### Task
Please copy the listing that follows exactly, leaving out any pictures.

═══ Given data ═══

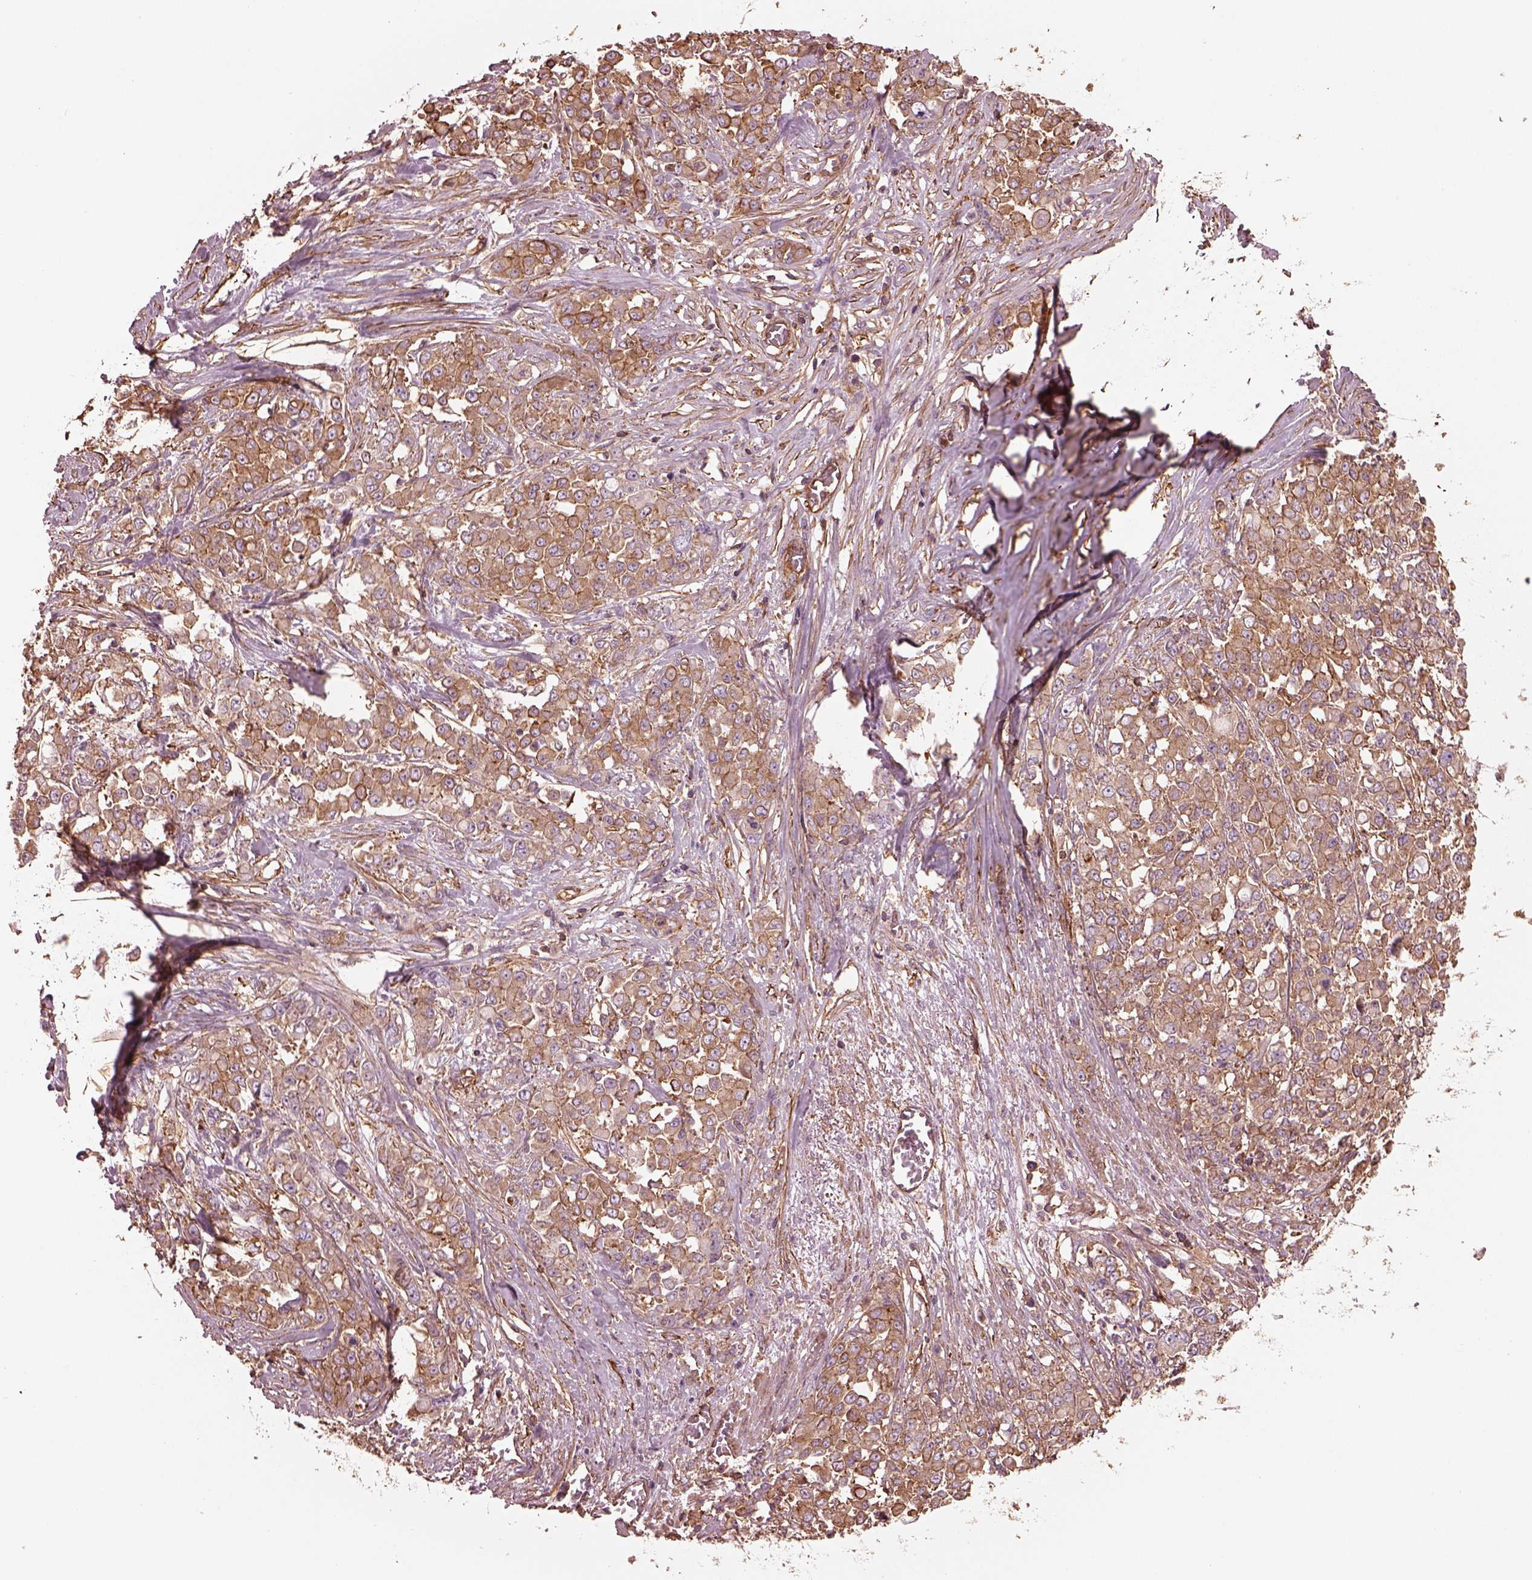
{"staining": {"intensity": "moderate", "quantity": ">75%", "location": "cytoplasmic/membranous"}, "tissue": "stomach cancer", "cell_type": "Tumor cells", "image_type": "cancer", "snomed": [{"axis": "morphology", "description": "Adenocarcinoma, NOS"}, {"axis": "topography", "description": "Stomach"}], "caption": "This image demonstrates immunohistochemistry (IHC) staining of stomach cancer, with medium moderate cytoplasmic/membranous expression in approximately >75% of tumor cells.", "gene": "MYL6", "patient": {"sex": "female", "age": 76}}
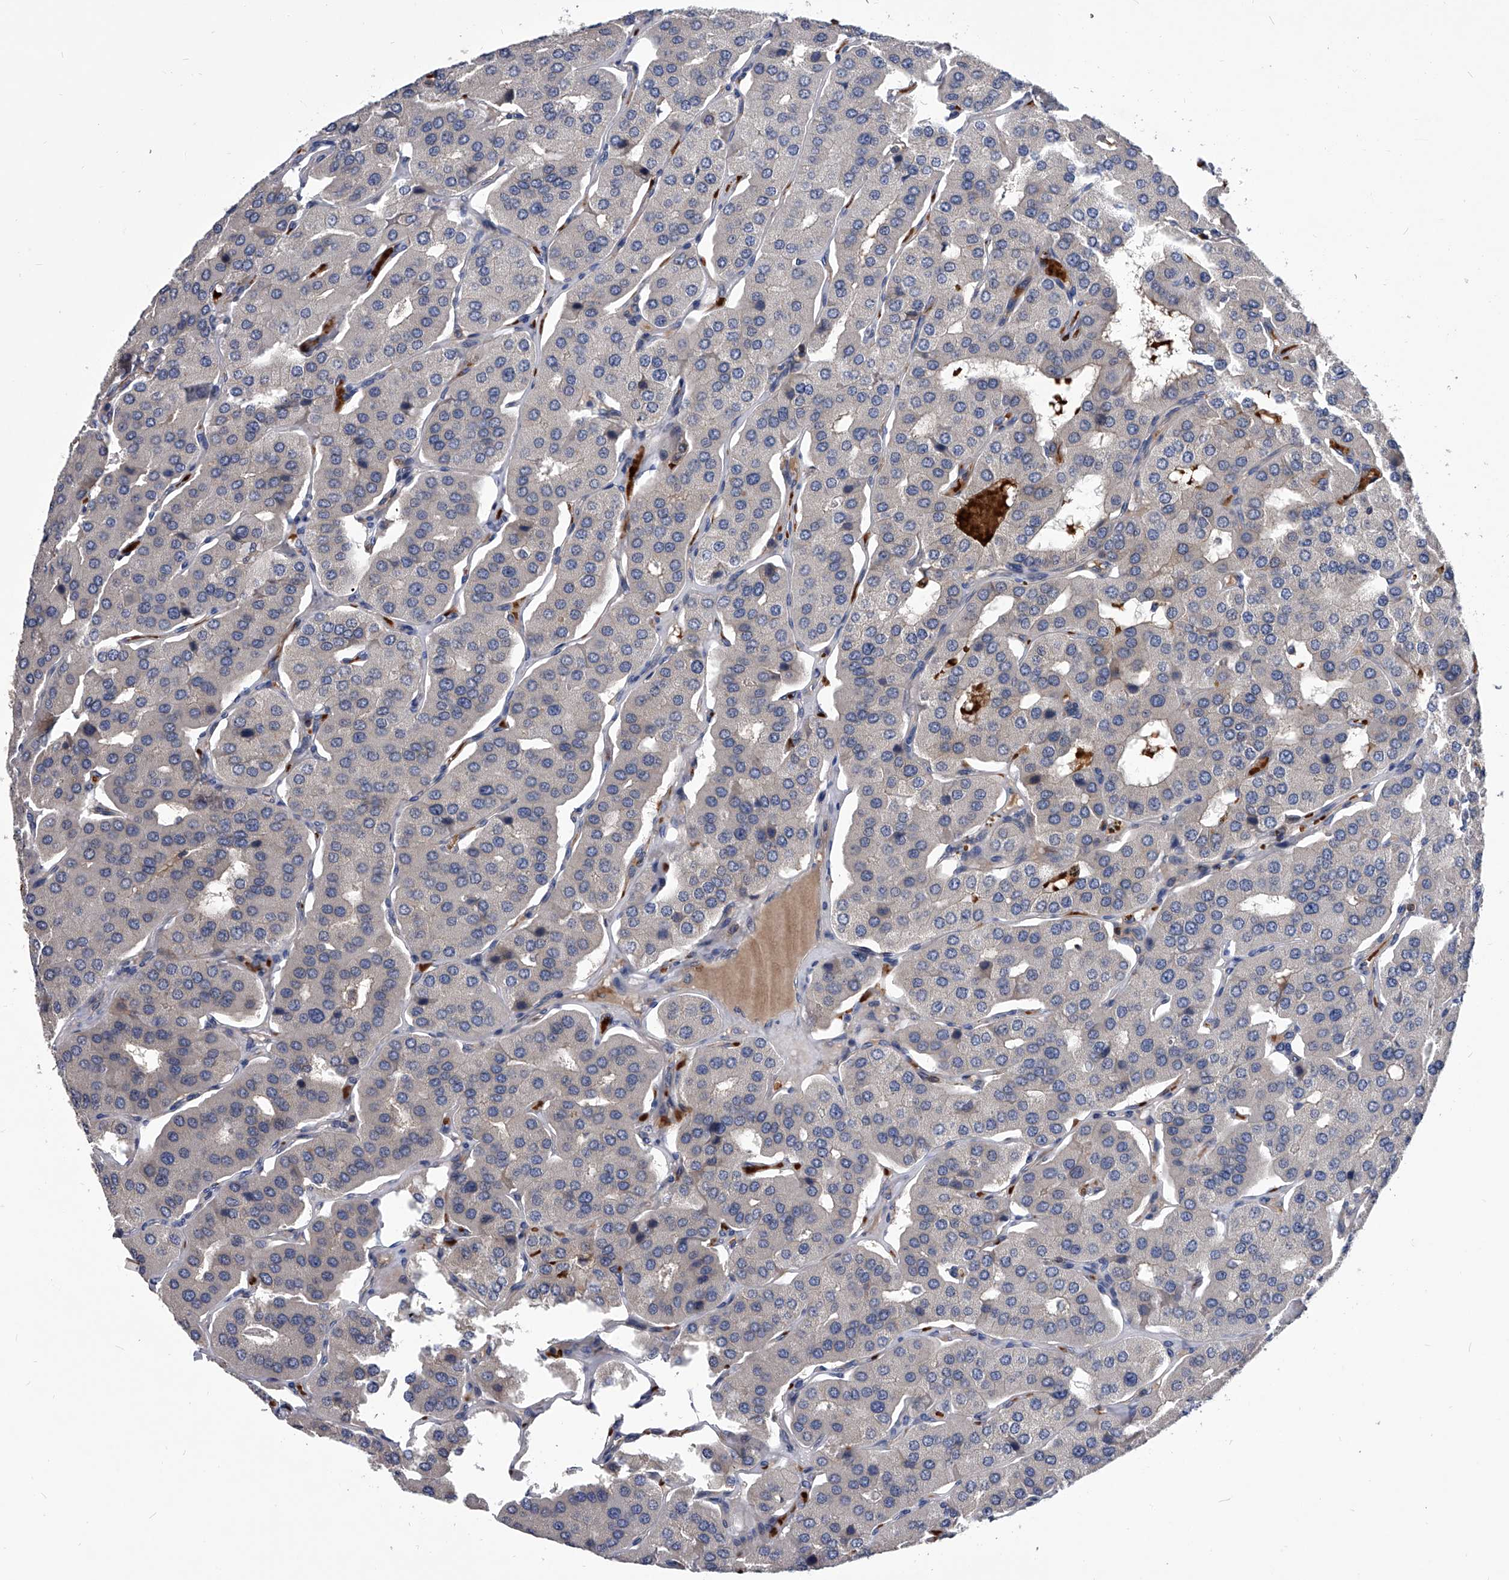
{"staining": {"intensity": "negative", "quantity": "none", "location": "none"}, "tissue": "parathyroid gland", "cell_type": "Glandular cells", "image_type": "normal", "snomed": [{"axis": "morphology", "description": "Normal tissue, NOS"}, {"axis": "morphology", "description": "Adenoma, NOS"}, {"axis": "topography", "description": "Parathyroid gland"}], "caption": "An image of human parathyroid gland is negative for staining in glandular cells. (DAB IHC with hematoxylin counter stain).", "gene": "ZNF30", "patient": {"sex": "female", "age": 86}}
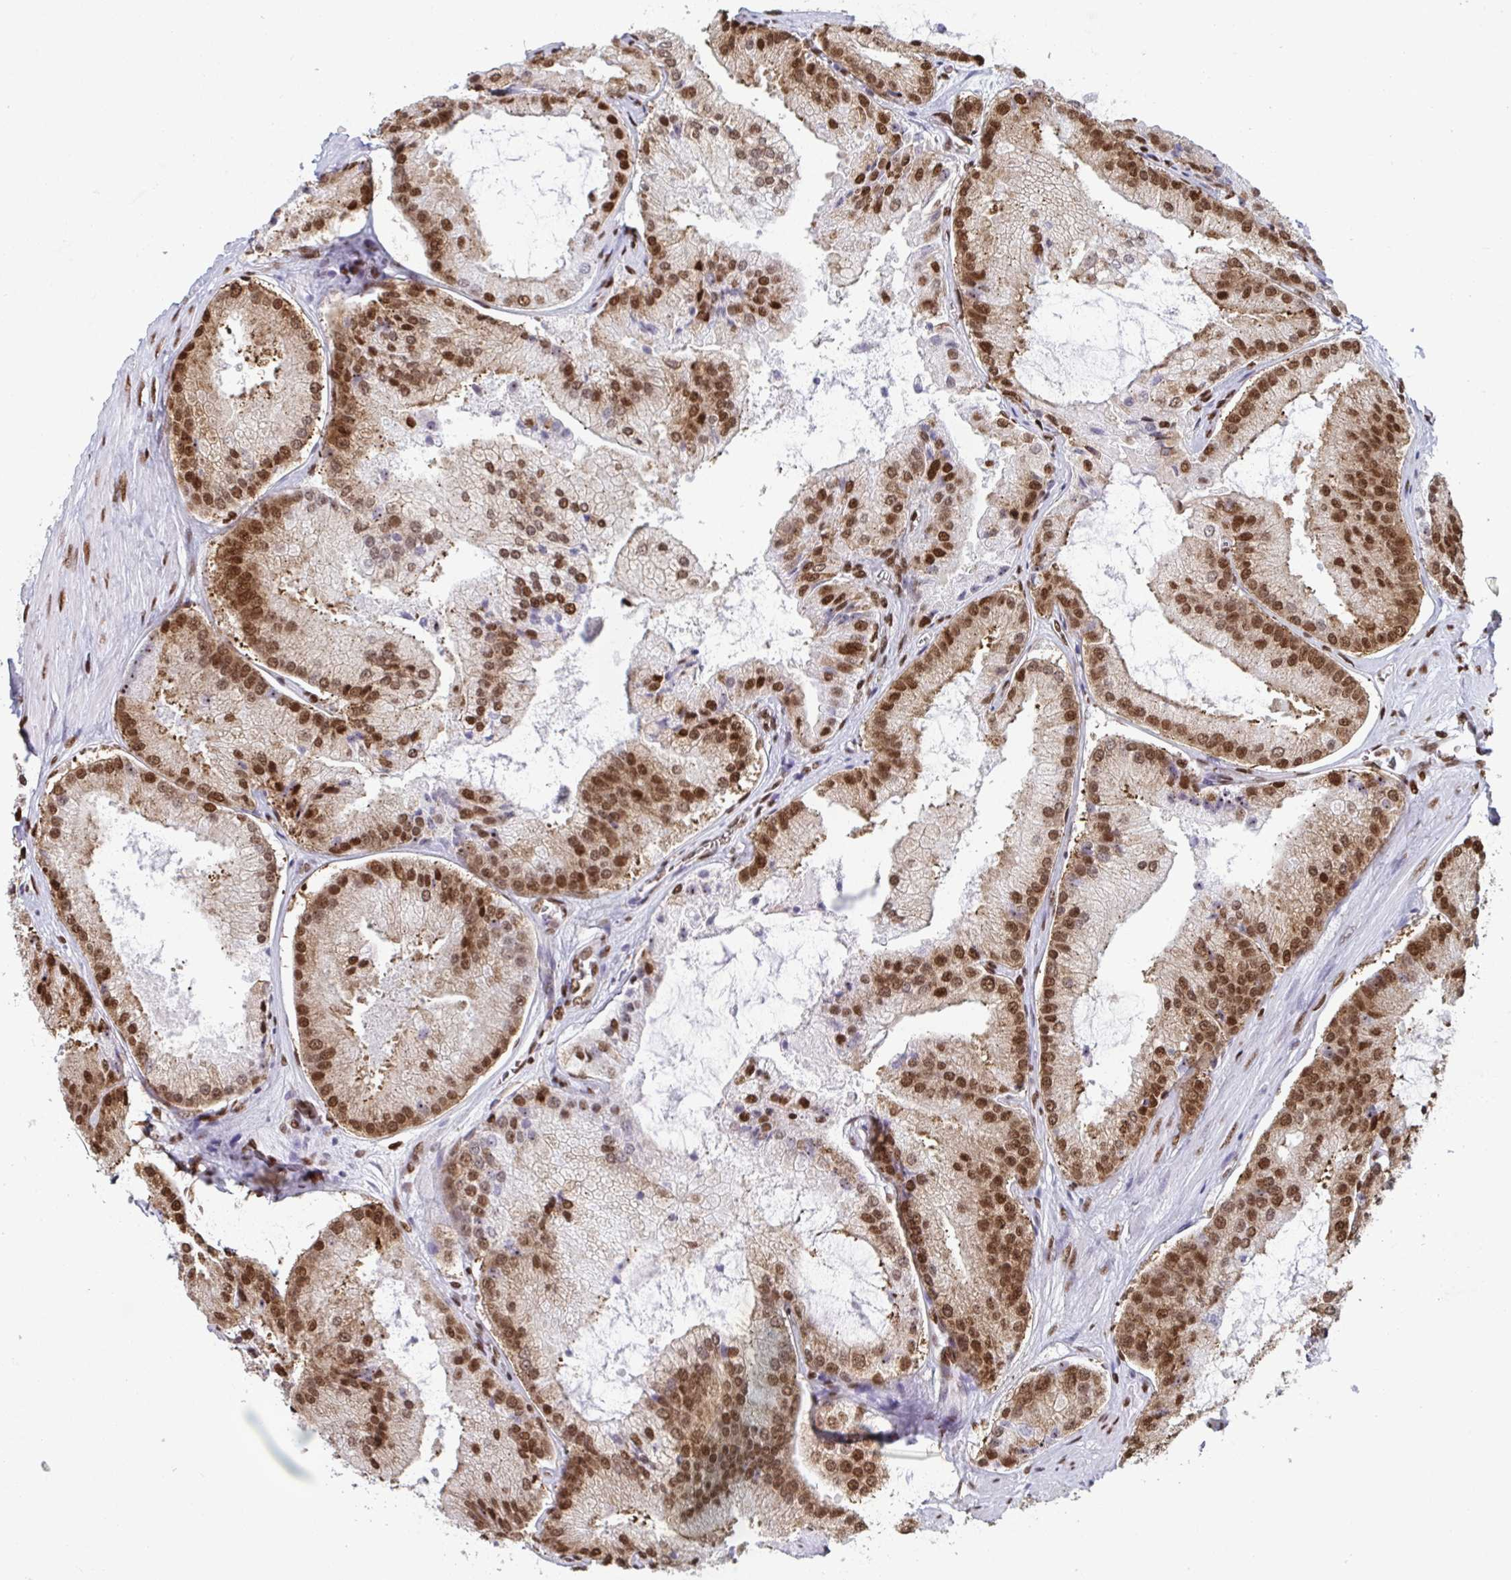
{"staining": {"intensity": "strong", "quantity": ">75%", "location": "nuclear"}, "tissue": "prostate cancer", "cell_type": "Tumor cells", "image_type": "cancer", "snomed": [{"axis": "morphology", "description": "Adenocarcinoma, High grade"}, {"axis": "topography", "description": "Prostate"}], "caption": "Protein staining exhibits strong nuclear positivity in approximately >75% of tumor cells in adenocarcinoma (high-grade) (prostate). The staining was performed using DAB, with brown indicating positive protein expression. Nuclei are stained blue with hematoxylin.", "gene": "GAR1", "patient": {"sex": "male", "age": 73}}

═══

### Response to this exercise
{"staining": {"intensity": "moderate", "quantity": ">75%", "location": "cytoplasmic/membranous"}, "tissue": "stomach cancer", "cell_type": "Tumor cells", "image_type": "cancer", "snomed": [{"axis": "morphology", "description": "Adenocarcinoma, NOS"}, {"axis": "topography", "description": "Stomach"}], "caption": "This image demonstrates immunohistochemistry (IHC) staining of stomach cancer, with medium moderate cytoplasmic/membranous expression in approximately >75% of tumor cells.", "gene": "MYL6", "patient": {"sex": "female", "age": 76}}
{"staining": {"intensity": "negative", "quantity": "none", "location": "none"}, "tissue": "parathyroid gland", "cell_type": "Glandular cells", "image_type": "normal", "snomed": [{"axis": "morphology", "description": "Normal tissue, NOS"}, {"axis": "morphology", "description": "Adenoma, NOS"}, {"axis": "topography", "description": "Parathyroid gland"}], "caption": "An image of human parathyroid gland is negative for staining in glandular cells. (DAB IHC with hematoxylin counter stain).", "gene": "ZNF30", "patient": {"sex": "female", "age": 86}}
{"staining": {"intensity": "strong", "quantity": ">75%", "location": "nuclear"}, "tissue": "prostate cancer", "cell_type": "Tumor cells", "image_type": "cancer", "snomed": [{"axis": "morphology", "description": "Adenocarcinoma, High grade"}, {"axis": "topography", "description": "Prostate"}], "caption": "Protein staining exhibits strong nuclear positivity in approximately >75% of tumor cells in adenocarcinoma (high-grade) (prostate). The staining was performed using DAB, with brown indicating positive protein expression. Nuclei are stained blue with hematoxylin.", "gene": "GAR1", "patient": {"sex": "male", "age": 73}}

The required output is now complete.